Task item:
Going through the entries, how many lines include the string "right"? Answer only with the number.

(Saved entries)
= Beginning of Section =
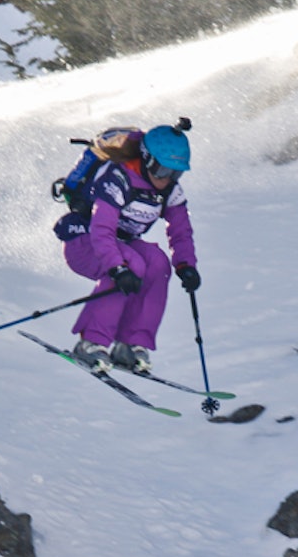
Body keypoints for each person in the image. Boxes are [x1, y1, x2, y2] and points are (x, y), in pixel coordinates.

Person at [53, 121, 201, 374]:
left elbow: (181, 230)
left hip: (120, 245)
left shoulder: (170, 191)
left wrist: (186, 265)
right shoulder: (119, 179)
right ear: (147, 160)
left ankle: (130, 344)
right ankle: (91, 343)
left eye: (175, 173)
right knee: (131, 264)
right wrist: (117, 268)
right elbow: (101, 230)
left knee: (157, 263)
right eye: (163, 170)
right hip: (84, 242)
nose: (167, 179)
= End of Section =
Response to the exercise:
8